To do
An exact reproduction is required of the lines from the beginning of the entries through the line with "left ankle: (22, 184, 20)", pictures excluded and nothing added.

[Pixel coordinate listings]
=======
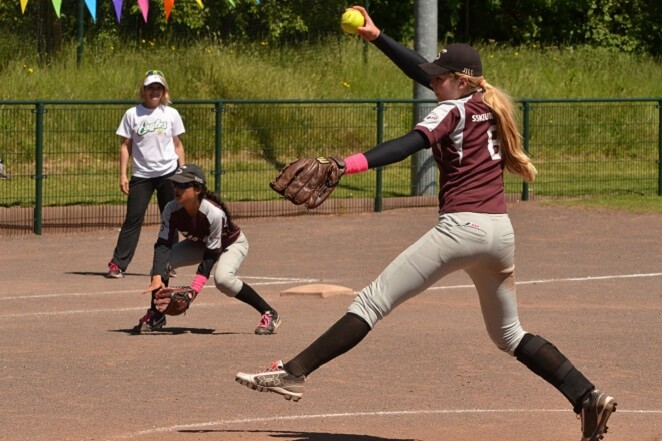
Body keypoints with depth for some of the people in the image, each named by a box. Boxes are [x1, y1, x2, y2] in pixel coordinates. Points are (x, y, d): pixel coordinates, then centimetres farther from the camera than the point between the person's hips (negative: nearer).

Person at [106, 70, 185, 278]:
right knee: (133, 219, -7)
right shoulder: (132, 114, 1)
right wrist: (123, 175, -3)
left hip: (168, 174, 1)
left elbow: (177, 144, 10)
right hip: (141, 175, -1)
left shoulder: (171, 114, 5)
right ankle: (117, 264, -6)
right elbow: (126, 145, 2)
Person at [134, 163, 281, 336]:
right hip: (198, 244, 6)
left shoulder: (214, 213, -39)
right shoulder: (171, 210, -26)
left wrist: (195, 288, -40)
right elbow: (163, 244, -27)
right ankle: (155, 316, 6)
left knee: (223, 278, -34)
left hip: (232, 243, -6)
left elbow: (211, 256, -33)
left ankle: (269, 314, -20)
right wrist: (157, 278, -42)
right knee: (161, 262, -15)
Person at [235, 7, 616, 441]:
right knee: (508, 333, 22)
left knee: (372, 302, -7)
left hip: (461, 227, -8)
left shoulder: (452, 111, -4)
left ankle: (294, 373, -13)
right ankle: (589, 396, 9)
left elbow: (409, 144, -22)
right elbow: (423, 71, 26)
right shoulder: (489, 107, 18)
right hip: (501, 231, 8)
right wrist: (377, 37, 25)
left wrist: (349, 164, -34)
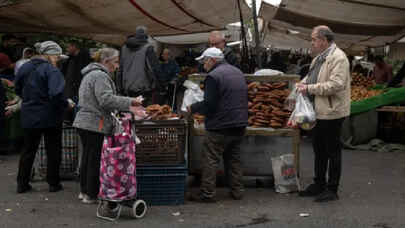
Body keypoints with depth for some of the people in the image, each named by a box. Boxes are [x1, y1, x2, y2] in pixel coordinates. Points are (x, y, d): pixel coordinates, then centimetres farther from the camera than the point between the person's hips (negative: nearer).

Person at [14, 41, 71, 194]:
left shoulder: (25, 67, 5)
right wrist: (66, 104, -12)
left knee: (28, 150, 16)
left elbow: (18, 89, 16)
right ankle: (53, 183, 16)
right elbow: (56, 94, -29)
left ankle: (22, 184, 20)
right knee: (53, 151, 9)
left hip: (29, 116, 6)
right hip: (50, 117, -6)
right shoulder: (51, 70, -16)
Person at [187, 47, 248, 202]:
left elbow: (209, 105, -18)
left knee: (210, 160, 0)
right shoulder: (238, 72, 14)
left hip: (220, 127, -8)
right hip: (239, 125, 8)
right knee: (234, 159, 17)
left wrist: (193, 108, -1)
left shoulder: (213, 76, -14)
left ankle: (207, 193, 2)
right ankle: (237, 191, 20)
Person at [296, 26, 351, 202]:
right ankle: (319, 184, 31)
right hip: (318, 112, 10)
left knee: (332, 151, 1)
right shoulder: (319, 58, 14)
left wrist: (309, 88, -21)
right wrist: (303, 83, 6)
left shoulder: (338, 58, -17)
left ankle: (332, 190, 12)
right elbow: (312, 76, 27)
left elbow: (336, 85, -26)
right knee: (319, 150, 18)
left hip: (331, 113, -10)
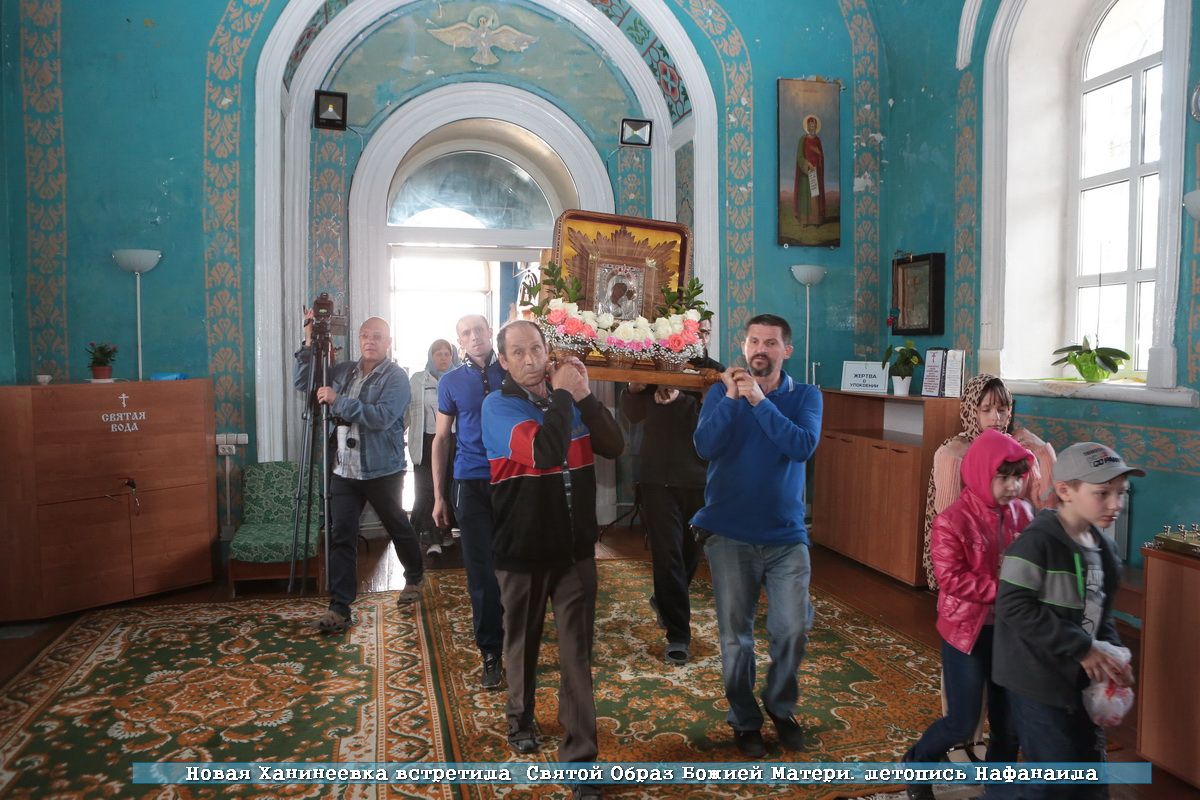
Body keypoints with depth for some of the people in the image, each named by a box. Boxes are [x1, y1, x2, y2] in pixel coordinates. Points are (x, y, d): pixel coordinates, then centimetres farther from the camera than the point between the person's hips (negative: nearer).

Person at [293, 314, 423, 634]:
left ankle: (414, 578, 39)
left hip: (383, 471, -4)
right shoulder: (344, 370, 9)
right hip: (345, 469, 4)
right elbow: (303, 383, 13)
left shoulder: (396, 376, -9)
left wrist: (337, 400, -22)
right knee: (341, 535, -2)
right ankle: (340, 608, 2)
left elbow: (381, 417, -23)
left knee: (398, 528, 14)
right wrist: (309, 344, 2)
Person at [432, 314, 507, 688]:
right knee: (481, 572, 3)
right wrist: (438, 496, 5)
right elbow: (442, 438, 8)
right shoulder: (451, 382, 5)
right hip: (472, 484, 0)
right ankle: (491, 654, 14)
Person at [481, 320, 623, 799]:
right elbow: (544, 452, -31)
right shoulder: (499, 405, -13)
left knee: (577, 654, 3)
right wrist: (562, 395, -21)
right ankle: (520, 719, 43)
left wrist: (585, 396, -16)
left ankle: (579, 758, 12)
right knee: (523, 642, 18)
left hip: (576, 548, 3)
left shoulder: (570, 401, 3)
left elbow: (614, 447, -7)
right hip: (523, 550, -2)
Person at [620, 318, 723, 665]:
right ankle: (678, 633, 4)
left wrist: (680, 398, -29)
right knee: (667, 554, -4)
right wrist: (635, 388, -13)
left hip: (701, 480, 2)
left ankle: (664, 601, 42)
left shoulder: (716, 373, 3)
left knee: (690, 551, 15)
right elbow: (633, 414, 7)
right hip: (659, 477, -1)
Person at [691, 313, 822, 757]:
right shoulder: (721, 392, 1)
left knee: (793, 629, -1)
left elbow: (803, 446, -18)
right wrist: (731, 397, -23)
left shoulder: (806, 396, 1)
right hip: (729, 535, 0)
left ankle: (781, 707, 27)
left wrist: (759, 400, -23)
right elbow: (704, 447, -14)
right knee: (736, 635, 7)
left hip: (787, 536, 1)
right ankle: (744, 719, 27)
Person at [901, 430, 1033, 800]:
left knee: (1010, 716, 14)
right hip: (967, 630, -5)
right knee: (963, 720, 2)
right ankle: (916, 764, 28)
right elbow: (951, 578, -21)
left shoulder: (1023, 513, 0)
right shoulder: (953, 520, -17)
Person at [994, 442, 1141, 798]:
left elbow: (1100, 611, 15)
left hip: (1080, 677, 8)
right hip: (1038, 678, -8)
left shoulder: (1102, 548, 7)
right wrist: (1082, 649, -21)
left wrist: (1113, 655, -2)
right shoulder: (1037, 541, -20)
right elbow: (1014, 607, -24)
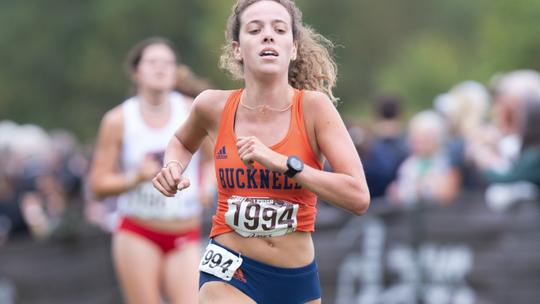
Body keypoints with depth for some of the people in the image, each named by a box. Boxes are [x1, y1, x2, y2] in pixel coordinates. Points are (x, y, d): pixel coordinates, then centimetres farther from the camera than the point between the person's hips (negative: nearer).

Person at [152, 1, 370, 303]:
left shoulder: (313, 106, -11)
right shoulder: (214, 106, -4)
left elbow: (359, 198, -18)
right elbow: (182, 143, 21)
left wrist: (283, 162, -23)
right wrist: (174, 167, -1)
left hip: (298, 279, 1)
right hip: (229, 275, -1)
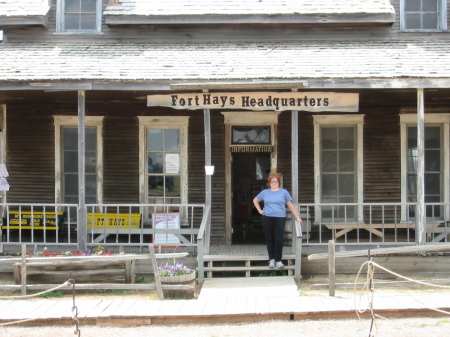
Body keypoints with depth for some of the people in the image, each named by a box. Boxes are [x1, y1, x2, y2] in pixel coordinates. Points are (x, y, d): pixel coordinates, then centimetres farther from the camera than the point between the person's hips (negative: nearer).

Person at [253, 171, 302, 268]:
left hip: (280, 218, -2)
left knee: (279, 240, -6)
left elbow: (290, 205, 6)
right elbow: (255, 200, 23)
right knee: (269, 239, 5)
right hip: (267, 218, 2)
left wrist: (297, 217, 1)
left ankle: (278, 260, 4)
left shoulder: (284, 192, 6)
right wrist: (259, 210, 11)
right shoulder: (265, 192, 11)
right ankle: (271, 259, 15)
=======
Solution for this problem
Body keypoints with depth for some of the people in the image, each named by a box. Boxes are [x1, y1, x2, y2] in pixel coordinates. Points are (x, y, d): pixel coordinates, then centimetres farther from the camera than the point between the person's hips (negative: nearer).

Person at [106, 70, 185, 278]:
right knee: (133, 219, -7)
right shoulder: (132, 114, 1)
right wrist: (123, 175, -3)
left hip: (168, 174, 1)
left elbow: (177, 144, 10)
right hip: (141, 175, -1)
left shoulder: (171, 114, 5)
right ankle: (117, 264, -6)
right elbow: (126, 145, 2)
Person at [134, 163, 281, 336]:
right hip: (198, 244, 6)
left shoulder: (214, 213, -39)
right shoulder: (171, 210, -26)
left wrist: (195, 288, -40)
right elbow: (163, 244, -27)
right ankle: (155, 316, 6)
left knee: (223, 278, -34)
left hip: (232, 243, -6)
left elbow: (211, 256, -33)
left ankle: (269, 314, -20)
right wrist: (157, 278, -42)
right knee: (161, 262, -15)
Person at [235, 7, 616, 441]:
right knee: (508, 333, 22)
left knee: (372, 302, -7)
left hip: (461, 227, -8)
left shoulder: (452, 111, -4)
left ankle: (294, 373, -13)
right ankle: (589, 396, 9)
left elbow: (409, 144, -22)
right elbow: (423, 71, 26)
right shoulder: (489, 107, 18)
right hip: (501, 231, 8)
right wrist: (377, 37, 25)
left wrist: (349, 164, -34)
Body keypoints with depth for some of the people in the image, each named by a box. Boxes are [x1, y1, x2, y2] in pixel coordinates. Points are (x, y, d): pixel coordinates, then centimetres farther from the camera than the point between the person's hips (negative: nearer).

Person at [14, 41, 71, 194]:
left shoulder: (25, 67, 5)
right wrist: (66, 104, -12)
left knee: (28, 150, 16)
left elbow: (18, 89, 16)
right ankle: (53, 183, 16)
right elbow: (56, 94, -29)
left ankle: (22, 184, 20)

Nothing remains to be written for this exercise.